I've created a standard QTableWidget in a GUI, and I'm using a reimplementation of QItemDelegate so I can provide my own custom mechanism to edit the data contained within that QTableWidget. I'm using QDoubleSpinBox and QComboBox as my custom editing widgets. This all works happily, but my problems stem from defining how the editing is triggered.

What I want to happen is to be able to navigate between the cells (using direction arrows), and kick-off a cell edit by pressing any key, 'Return' or 'Space' keys.


If I set up the following edit trigger flags on the QTableWidget as follows:



QAbstractItemView::DoubleClicked |
QAbstractItemView::SelectedClicked |
QAbstractItemView::EditKeyPressed |
QAbstractItemView::AnyKeyPressed


The behaviour I get is that whenever you enter text, (EG: '1', 'g', 'Z' etc..), the edit is triggered, but editing is NOT triggered on a 'return' or 'space' key stroke.

Alternatively, if I set the edit trigger flags as follows:



QAbstractItemView::AllEditTriggers


I now acheived the desired result of having the edit triggered by a 'space' or 'return', but I also have the undesired result of having any movement onto a new cell triggering an edit.

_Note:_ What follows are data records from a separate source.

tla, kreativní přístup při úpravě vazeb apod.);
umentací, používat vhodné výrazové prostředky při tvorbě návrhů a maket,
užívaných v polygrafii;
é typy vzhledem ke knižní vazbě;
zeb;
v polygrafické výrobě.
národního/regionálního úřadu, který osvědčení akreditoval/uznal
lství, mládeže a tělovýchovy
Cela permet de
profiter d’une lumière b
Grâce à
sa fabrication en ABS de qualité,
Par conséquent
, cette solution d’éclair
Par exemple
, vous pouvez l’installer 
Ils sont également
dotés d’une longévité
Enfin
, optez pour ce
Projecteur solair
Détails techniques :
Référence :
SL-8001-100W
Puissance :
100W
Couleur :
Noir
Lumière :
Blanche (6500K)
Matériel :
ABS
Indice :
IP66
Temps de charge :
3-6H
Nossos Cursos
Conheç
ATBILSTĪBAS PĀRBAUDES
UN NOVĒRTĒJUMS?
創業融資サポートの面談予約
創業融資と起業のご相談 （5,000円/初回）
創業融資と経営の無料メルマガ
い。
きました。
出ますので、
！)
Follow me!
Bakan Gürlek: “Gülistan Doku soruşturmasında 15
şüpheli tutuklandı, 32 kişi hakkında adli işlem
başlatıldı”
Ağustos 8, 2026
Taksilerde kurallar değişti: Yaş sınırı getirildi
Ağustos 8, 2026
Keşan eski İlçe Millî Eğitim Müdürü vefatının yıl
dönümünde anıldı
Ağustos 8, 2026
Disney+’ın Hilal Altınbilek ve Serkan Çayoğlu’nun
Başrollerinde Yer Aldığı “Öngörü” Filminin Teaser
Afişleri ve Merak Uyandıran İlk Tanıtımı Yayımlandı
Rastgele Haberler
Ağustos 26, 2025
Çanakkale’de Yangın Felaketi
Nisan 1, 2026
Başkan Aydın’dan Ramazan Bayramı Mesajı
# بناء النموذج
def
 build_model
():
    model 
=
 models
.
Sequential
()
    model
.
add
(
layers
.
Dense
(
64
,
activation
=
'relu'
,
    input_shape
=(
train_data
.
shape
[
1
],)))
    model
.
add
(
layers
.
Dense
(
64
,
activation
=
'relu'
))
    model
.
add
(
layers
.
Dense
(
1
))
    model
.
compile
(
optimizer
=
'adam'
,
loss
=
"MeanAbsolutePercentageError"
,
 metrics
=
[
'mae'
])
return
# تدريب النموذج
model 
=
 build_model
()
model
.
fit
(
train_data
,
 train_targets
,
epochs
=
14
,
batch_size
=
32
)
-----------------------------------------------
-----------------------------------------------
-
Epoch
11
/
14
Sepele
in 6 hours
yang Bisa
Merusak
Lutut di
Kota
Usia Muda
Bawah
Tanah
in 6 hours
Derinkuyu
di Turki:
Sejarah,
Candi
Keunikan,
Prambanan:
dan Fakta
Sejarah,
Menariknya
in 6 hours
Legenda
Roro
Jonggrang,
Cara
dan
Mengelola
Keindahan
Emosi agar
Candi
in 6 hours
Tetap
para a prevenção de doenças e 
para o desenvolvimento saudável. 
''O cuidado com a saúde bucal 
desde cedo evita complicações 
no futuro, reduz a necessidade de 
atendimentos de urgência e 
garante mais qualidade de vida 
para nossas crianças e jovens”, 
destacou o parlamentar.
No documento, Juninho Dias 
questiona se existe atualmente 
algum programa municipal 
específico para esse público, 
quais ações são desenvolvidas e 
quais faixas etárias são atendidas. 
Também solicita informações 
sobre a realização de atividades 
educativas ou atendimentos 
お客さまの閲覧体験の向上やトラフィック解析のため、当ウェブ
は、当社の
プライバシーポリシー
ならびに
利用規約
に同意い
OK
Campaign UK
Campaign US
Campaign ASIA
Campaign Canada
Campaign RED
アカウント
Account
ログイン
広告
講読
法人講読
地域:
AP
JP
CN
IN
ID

This is a problem because the spin and combo boxes take control of the up and down key strokes; essentially meaning that you can't swiftly or easily navigate the QTableWidget without cancelling the edit (either by 'return' or 'enter').


So, in essence my problem seems to be that I can either have 'Space' and 'Return' start an edit, OR I can have navigation between cells without automatically starting an edit, but not both (which is what I'm looking for!)


While it's possible to hook in to the key press event (either by superclassing QTableWidget, or by installing an event filter), I was wondering if there was a simple way of acheiving the desired behaviour, whether I've done, or missed something rather silly!

Thanks!

-Martin

3dch
20th September 2006, 18:46
Hi Martin

This is just an idea and not based on experience. When you look at the Qt doc of the QItemDelegate class you see that the default implementation of the eventFilter() handles Enter and Return keys to terminate editing:

bool QItemDelegate::eventFilter ( QObject * object, QEvent * event ) [virtual protected]

If the object is the current editor: if the event is an Esc key press the current edit is cancelled and ended, or if the event is an Enter or Return key press the current edit is accepted and ended. If editing is ended the event filter returns true to signify that it has handled the event; in all other cases it does nothing and returns false to signify that the event hasn't been handled.

So instead of trying to make the QTableWidget behave as desired you could try to focus on the item delegate and implement your own eventFilter().